## Unsupervised Learning & Clustering Using K-Means

- *unsupervised learning*: ML where models trained using unlabeled dataset; allowed to act on data without supervision
    - goal -> find underlying structure of dataset -> group the data according to similarities and rep dataset in compressed format
   - *clustering*: grouping objects into clusters, such that objects w/ most similarities remains in a group and has less/no similarities w/ objects of another group; finds commonalities btwn data objects and categorizes them
   - *association*: finding relationships btwn variables in large database; determines set of items that occurs together in dataset; ideal for marketing (ie, people who buy X item also tend to purchase Y item); ie, Market Basket Analysis

### Clustering
- discover underlying structure of data; *unsupervised task = not predicting anything specific*
![mlclustering.png](attachment:mlclustering.png)

**Centroid-based clustering**: organizes data into non-hierarchical clusters
- *k-means*: most common type
- sensitive to initial conditions and outliers
![centroidclustering.png](attachment:centroidclustering.png)

**Density-based clustering**: connects areas of high example density into clusters
- allows for arbitrary-shaped distributions as long as dense areas can be connected
- has difficulty w/ data of varying densities and high dimensions
- do not assign outliers to clusters
![DBSCAN-density-data.svg.png](attachment:DBSCAN-density-data.svg.png)

**Distribution-based clustering**: assumes data is composed of distributions (ie, Gaussian); as distance from center *increases*, probability that a point belongs to distribution *decreases*
- bands show decrease in probability
- if type of distribution is unknown, do not use this one
![distributionbased.jpg](attachment:distributionbased.jpg)

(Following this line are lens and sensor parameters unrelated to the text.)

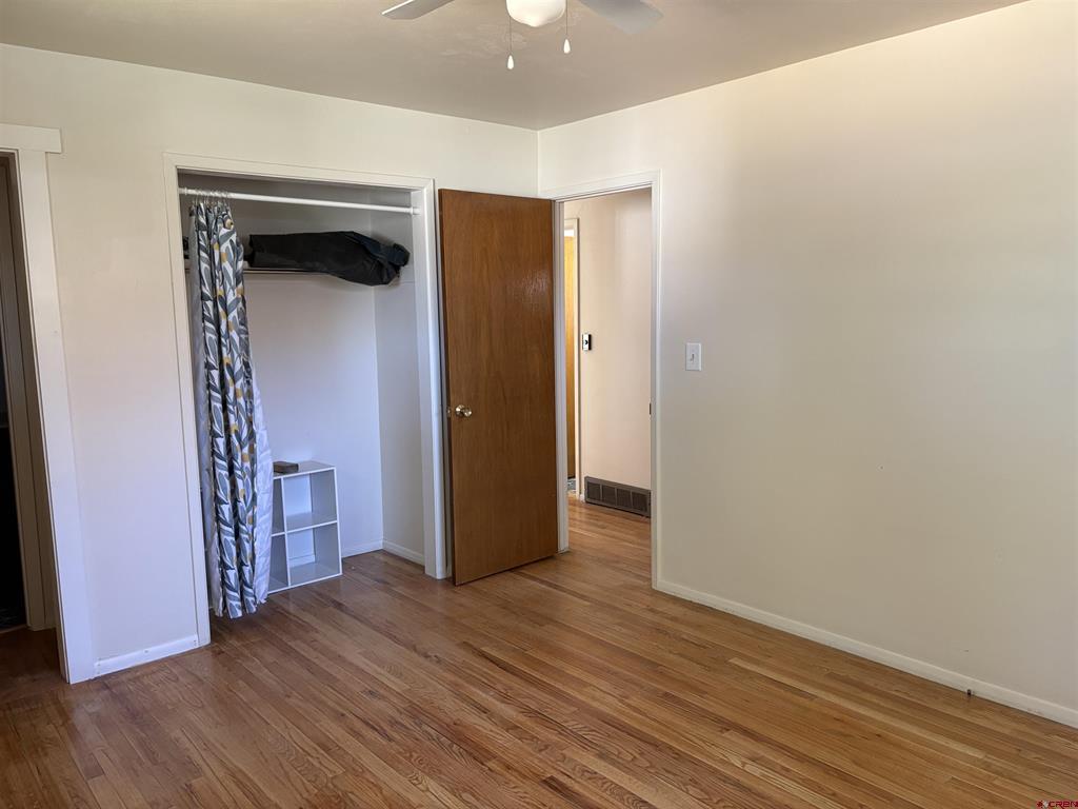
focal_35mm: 26
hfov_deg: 67.3
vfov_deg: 53.1
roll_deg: +1.1
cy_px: 404
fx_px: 810
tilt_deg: -8.3
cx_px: 539
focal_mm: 5.96
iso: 160
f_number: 1.6
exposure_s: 1/60
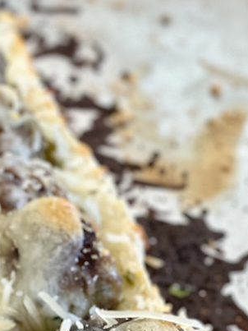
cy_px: 205
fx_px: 2437
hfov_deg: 5.8
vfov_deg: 7.8
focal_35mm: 255
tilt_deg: -28.7
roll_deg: -1.0
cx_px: -78
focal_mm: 9
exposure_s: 1/40
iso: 160
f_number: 2.8
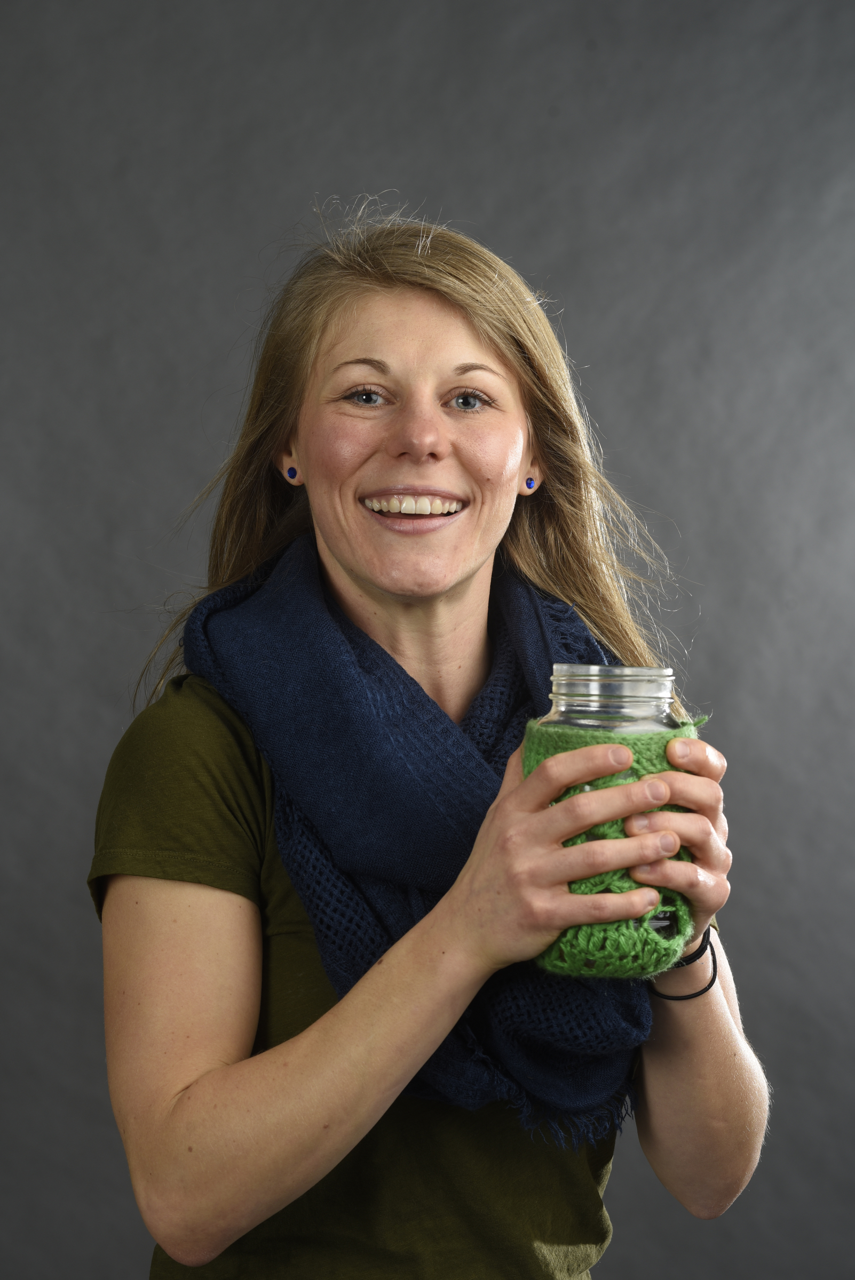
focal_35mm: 86
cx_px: 428
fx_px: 3061
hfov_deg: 15.9
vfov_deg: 23.6
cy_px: 640
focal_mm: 86
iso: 100
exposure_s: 1/125
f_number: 9
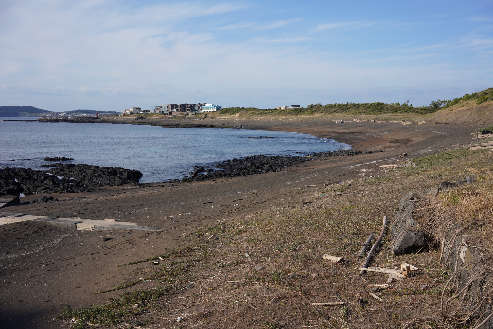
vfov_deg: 37.9
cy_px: 164
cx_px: 246
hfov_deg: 54.4
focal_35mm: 35
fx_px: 479
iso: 100
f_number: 13
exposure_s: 1/100
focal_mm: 35
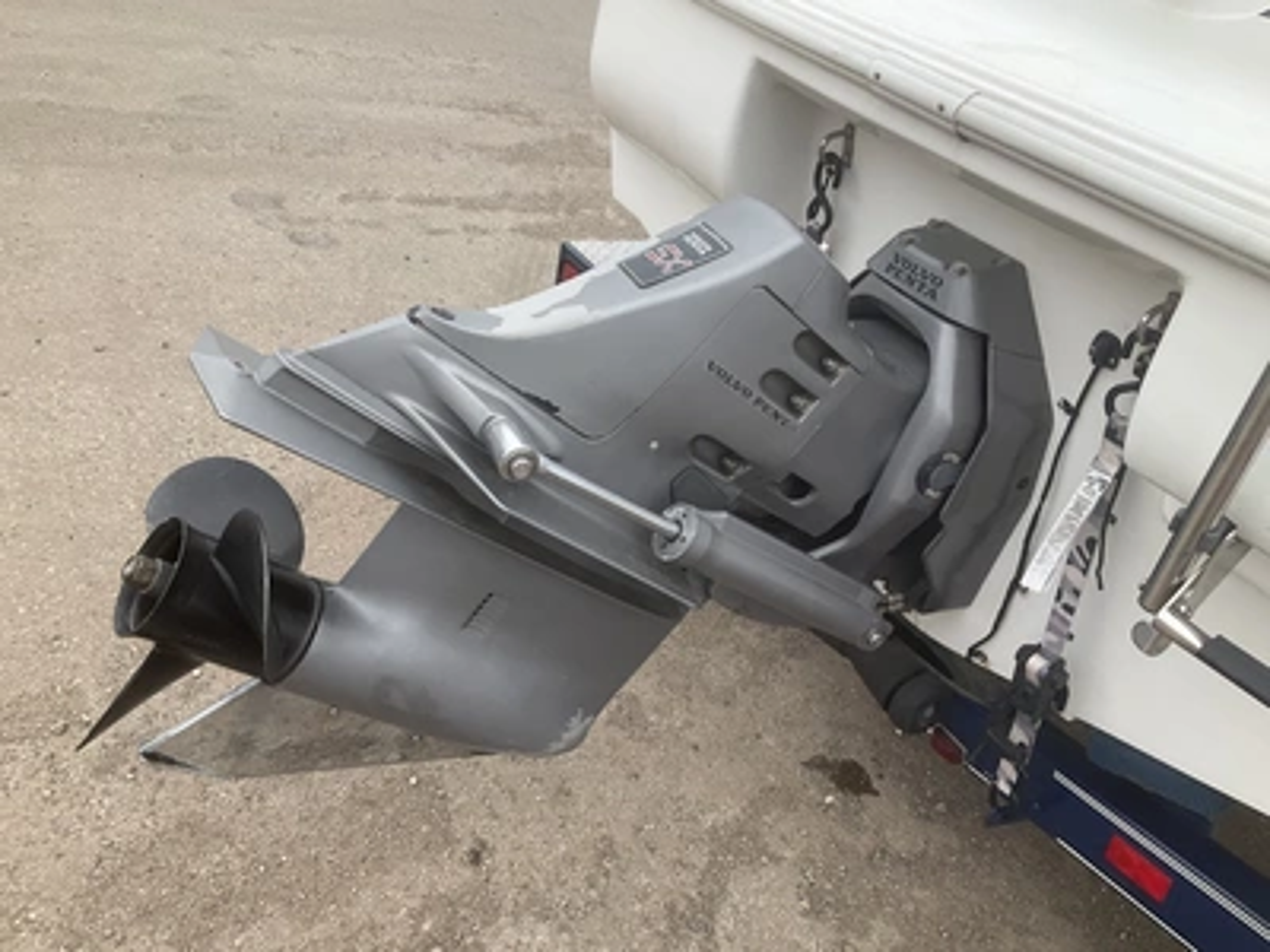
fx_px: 1064
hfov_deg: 61.7
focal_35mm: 29
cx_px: 635
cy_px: 476
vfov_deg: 48.2
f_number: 1.8
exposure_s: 1/792
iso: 25
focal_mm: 3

**Hierarchical clustering**: works best in data that is hierarchical; creates clusters in tree-like manner
![hierarchical-clustering-in-machine-learning12.png](attachment:hierarchical-clustering-in-machine-learning12.png)

### Clustering Using K-Means
**1.** select num of clusters you want to identify (k-value)
![image.png](attachment:image.png)

**2.** *randomly* select three distinct centroids
![image-2.png](attachment:image-2.png)

**3.** measure distance btwn first point to the three centroids
![image-3.png](attachment:image-3.png)

**4.** assign first point to nearest cluster
![image-4.png](attachment:image-4.png)

**5.** repeat step 4 and assign all points to nearest cluster
![image-5.png](attachment:image-5.png)

**6.** calculate mean of each cluster
![image-6.png](attachment:image-6.png)

**7.** repeat measure and clustering using mean values to verify if each point clustered correctly
![image-7.png](attachment:image-7.png)

**8.** assess quality of clustering by adding up variance within each cluster
![image-8.png](attachment:image-8.png)

**9.** repeat from step 2 to step 8 by randomly picking up 3 initial centroids; select the attempt of which the total variation is the smallest
![image-9.png](attachment:image-9.png)

**10.** how can we find best k-value? start w/ k=1 and increase k -> *plot reduction of variance as k increases using elbow plot*
- best k is located at the elbow of the plot -> reduction in variation
![image-10.png](attachment:image-10.png)